Good luck - please let us know how you get on.
Mike
_________________________
MVPeters@comcast.net
When this thread started (the flooded battery) I began to wonder if there wasn't something else going on.
How many videos have you seen of cars underwater in lakes with the headlights still on?
How can the battery well fill up without the carpet above it getting wet?
How can someone fry a 200amp fuse (later car) without also frying some other component?
It would help to know the exact country, year, month & model & what options are programmed. MINI has made many many changes over the years.
I've had a June of '02 Cooper 'S' with NO options for 3 years now - this morning I discovered I could close the window by locking the door & holding the key!
I came across this link - it may be common knowledge, but I hadn't seen it before. Although it seems to be headed 2006, it refers to 2002-2005 cars.
eg - the interior lights will only stay on for 16 minutes no matter what - see page 30.....
eg - the crash inertia switch was moved & combined with the airbag module in November '02.
http://wtxmc.org/MiniCooperDocs/BODY...L%20MODULE.pdf
A very common problem seems to be water getting into the Body Control Module BCM or BC1 to the right side of the right footwell & I suspect that's where your problem lies.
It seems to me that if you change it, rather than dry it out or fix it, you also have to change other modules & then get the whole lot re-programmed at a dealership. Others may know differently.
As a result of another thread, I've discovered that it's possible to lock someone in the car, using the key fob, & they cannot get out. Two people at least have died as a result of this feature. Whilst I understand it's common in Europe & on a few USA MB, BMW & Land Rovers, I consider it to be a potentially lethal arrangement - in fact I'm surprised it's allowed by law.
Good luck - please let us know how you get on.
Mike
_________________________
MVPeters@comcast.net
MVPETERS - Your post just came off a little too snooty. Wasn't gonna take the bait but just couldn't resist. So.....
Oh great and powerful Oz (MVPeters) please look kindly on us mere mortals who attempt to help others and describe our own challenges. Do not rebuke us as we stand in the temple for enlightenment. But, instead share with us your wisdom, for in the light of your ominous-ous, (dibs- new word) our problems evaporate like the morning dew... LOL
Back to reality - MVPeters - agree with you that BCM could indeed cause what OP is seeing but..... first rule of logical troubleshooting, always, always, always check the cheapest, easiest stuff first.

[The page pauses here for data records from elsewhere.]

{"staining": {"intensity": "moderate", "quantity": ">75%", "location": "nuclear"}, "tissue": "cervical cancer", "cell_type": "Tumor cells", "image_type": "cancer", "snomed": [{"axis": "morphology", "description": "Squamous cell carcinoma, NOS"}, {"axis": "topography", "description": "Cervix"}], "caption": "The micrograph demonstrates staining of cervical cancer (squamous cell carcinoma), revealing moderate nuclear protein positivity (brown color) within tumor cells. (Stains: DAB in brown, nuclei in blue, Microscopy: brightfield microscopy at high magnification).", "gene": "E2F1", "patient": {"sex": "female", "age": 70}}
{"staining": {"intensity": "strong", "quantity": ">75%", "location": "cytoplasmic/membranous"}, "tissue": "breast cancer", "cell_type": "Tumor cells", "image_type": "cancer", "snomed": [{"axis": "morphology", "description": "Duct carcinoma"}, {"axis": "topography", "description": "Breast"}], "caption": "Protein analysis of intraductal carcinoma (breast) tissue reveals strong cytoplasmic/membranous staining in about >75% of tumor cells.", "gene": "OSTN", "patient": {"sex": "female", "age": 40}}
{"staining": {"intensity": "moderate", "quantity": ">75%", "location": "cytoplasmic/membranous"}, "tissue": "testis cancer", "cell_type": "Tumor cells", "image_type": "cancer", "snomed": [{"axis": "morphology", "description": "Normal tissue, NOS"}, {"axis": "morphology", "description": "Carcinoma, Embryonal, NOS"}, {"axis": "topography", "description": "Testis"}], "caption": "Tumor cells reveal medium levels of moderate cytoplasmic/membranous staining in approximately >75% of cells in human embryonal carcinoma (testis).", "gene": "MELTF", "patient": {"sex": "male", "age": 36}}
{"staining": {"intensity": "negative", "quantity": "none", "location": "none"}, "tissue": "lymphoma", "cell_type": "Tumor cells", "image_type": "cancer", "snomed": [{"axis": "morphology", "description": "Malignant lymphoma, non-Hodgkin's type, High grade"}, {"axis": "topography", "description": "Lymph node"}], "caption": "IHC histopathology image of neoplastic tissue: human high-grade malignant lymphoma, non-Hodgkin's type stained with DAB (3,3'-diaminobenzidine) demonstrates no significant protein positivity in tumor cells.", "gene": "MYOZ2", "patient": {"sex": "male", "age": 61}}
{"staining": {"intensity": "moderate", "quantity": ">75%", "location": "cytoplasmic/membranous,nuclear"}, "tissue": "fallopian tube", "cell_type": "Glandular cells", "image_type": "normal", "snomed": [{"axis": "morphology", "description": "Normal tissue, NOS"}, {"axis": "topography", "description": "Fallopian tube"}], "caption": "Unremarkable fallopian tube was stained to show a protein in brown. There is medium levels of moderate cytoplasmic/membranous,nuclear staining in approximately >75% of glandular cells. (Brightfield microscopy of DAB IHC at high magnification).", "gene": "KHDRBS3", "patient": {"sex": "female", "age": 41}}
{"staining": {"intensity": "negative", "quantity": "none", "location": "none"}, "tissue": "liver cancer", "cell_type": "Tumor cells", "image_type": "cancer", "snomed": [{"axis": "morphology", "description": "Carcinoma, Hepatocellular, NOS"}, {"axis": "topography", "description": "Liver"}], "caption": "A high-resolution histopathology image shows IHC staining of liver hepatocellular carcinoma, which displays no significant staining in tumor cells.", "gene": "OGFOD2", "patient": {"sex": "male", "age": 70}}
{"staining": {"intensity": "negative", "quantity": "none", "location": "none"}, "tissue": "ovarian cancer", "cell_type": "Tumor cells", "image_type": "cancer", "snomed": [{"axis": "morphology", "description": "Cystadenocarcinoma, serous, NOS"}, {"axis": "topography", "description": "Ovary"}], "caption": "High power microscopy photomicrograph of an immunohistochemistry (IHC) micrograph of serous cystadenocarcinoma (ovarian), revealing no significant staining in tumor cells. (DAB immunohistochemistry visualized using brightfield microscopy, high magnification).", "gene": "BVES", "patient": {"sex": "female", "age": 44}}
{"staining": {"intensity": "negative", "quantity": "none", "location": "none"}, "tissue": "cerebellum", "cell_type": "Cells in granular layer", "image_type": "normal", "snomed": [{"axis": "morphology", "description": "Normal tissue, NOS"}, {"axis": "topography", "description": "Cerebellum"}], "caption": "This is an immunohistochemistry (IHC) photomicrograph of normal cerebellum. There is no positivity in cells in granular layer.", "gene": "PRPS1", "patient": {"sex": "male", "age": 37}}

I also agree with you that blowing a 200 amp fuse might indeed cause additional problems. But, in my post, I didn't lie, I did indeed, go to NAPA, bought a new fuse and replaced it and then fired my car up with minimal idiot lights & codes that I promptly cleared. Ran the car within 15 minutes and to this date have not had a single problem. Could be the fuse did not blow, perhaps it was electrolysis corrosion, OR since the entire battery well was FULL, and the fuse was under water, and my carpet was dry, it had a direct path to ground, thus not impacting any of the other delicate electronics located elsewhere. Imply, or call me an idiot, but my car runs well.